T4 – Tümörün boyutu 15 santimetreden büyük.
T1 – Tümörün boyutu 2 santimetreden büyük değil.
T2 – Tümörün boyutu 2 santimetreden büyük ancak gözü çevreleyen kemiklere büyümemiş.
T3 – Tümör, gözü çevreleyen kemiklere veya kafatasının diğer kemiklerine doğru büyümüştür.
T4 – Tümör göze (küre) veya göz kapakları, sinüsler veya beyin gibi çevre dokulara büyümüştür.
Mikroskobik inceleme sonrasında patolojiye inceleme için gönderilen rezeksiyon örneğinde tümör görülmezse tümör evresi verilir. pT0 bu da birincil tümörün kanıtı olmadığı anlamına gelir. Patoloğunuz tümörün boyutunu veya büyüme derecesini güvenilir bir şekilde değerlendiremezse, ona tümörün evresi verilir. pTX (birincil tümör değerlendirilemez). Bu, tümör çok sayıda küçük parça olarak alındığında olabilir.
Miksoid liposarkom, bir veya daha fazla kanser hücresinin varlığına veya yokluğuna bağlı olarak 0 veya 1 nodal aşaması verilir. Lenf düğümleri. Herhangi bir lenf düğümünde kanser hücresi görülmezse, düğüm evresi N0. Patolojik inceleme için lenf nodu gönderilmezse, nodal evre belirlenemez ve nodal evre olarak listelenir. NX. Herhangi bir lenf düğümünde kanser hücreleri bulunursa, düğüm evresi şu şekilde listelenir: N1.

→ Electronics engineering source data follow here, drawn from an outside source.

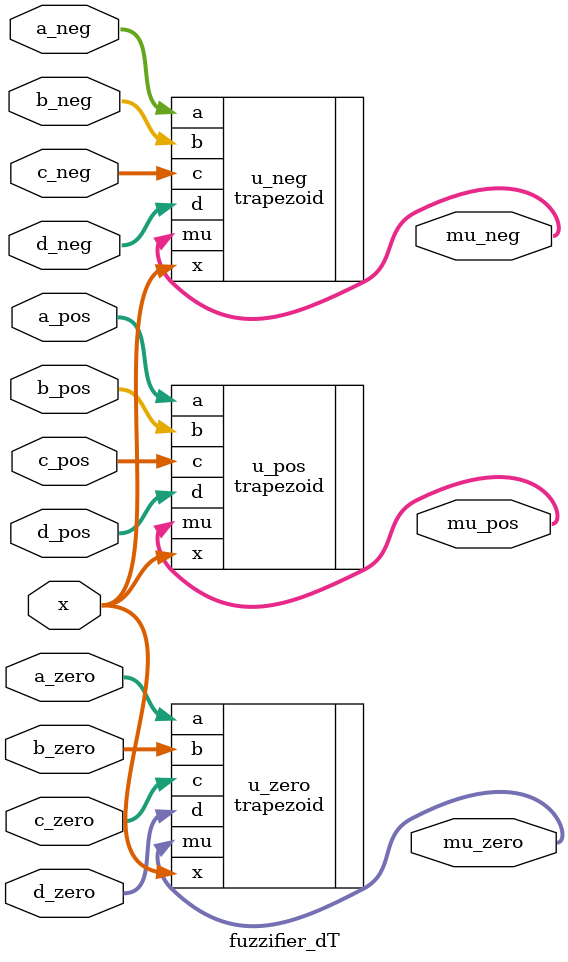
<source format=sv>
module fuzzifier_dT (
  input  logic signed [7:0] x,
  input  logic signed [7:0] a_neg,
  input  logic signed [7:0] b_neg,
  input  logic signed [7:0] c_neg,
  input  logic signed [7:0] d_neg,
  input  logic signed [7:0] a_zero,
  input  logic signed [7:0] b_zero,
  input  logic signed [7:0] c_zero,
  input  logic signed [7:0] d_zero,
  input  logic signed [7:0] a_pos,
  input  logic signed [7:0] b_pos,
  input  logic signed [7:0] c_pos,
  input  logic signed [7:0] d_pos,
  output logic        [15:0] mu_neg,   // Q1.15
  output logic        [15:0] mu_zero,  // Q1.15
  output logic        [15:0] mu_pos    // Q1.15
);

  trapezoid u_neg  (.x(x), .a(a_neg),  .b(b_neg),  .c(c_neg),  .d(d_neg),  .mu(mu_neg));
  trapezoid u_zero (.x(x), .a(a_zero), .b(b_zero), .c(c_zero), .d(d_zero), .mu(mu_zero));
  trapezoid u_pos  (.x(x), .a(a_pos),  .b(b_pos),  .c(c_pos),  .d(d_pos),  .mu(mu_pos));

endmodule

</source>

Miksoid liposarkoma, vücudun uzak bir bölgesinde (örneğin akciğerler) kanser hücrelerinin varlığına bağlı olarak 0 veya 1 metastatik aşaması verilir. Metastatik evre, ancak patolojik inceleme için uzak bir bölgeden doku gönderilirse atanabilir. Bu doku nadiren mevcut olduğundan metastatik evre belirlenemez ve MX olarak listelenir.
Metastatik evre ancak patolojik inceleme için uzak bir bölgeden doku gönderilirse verilebilir. Bu doku nadiren mevcut olduğundan, metastatik evre belirlenemez ve genellikle raporunuza dahil edilmez.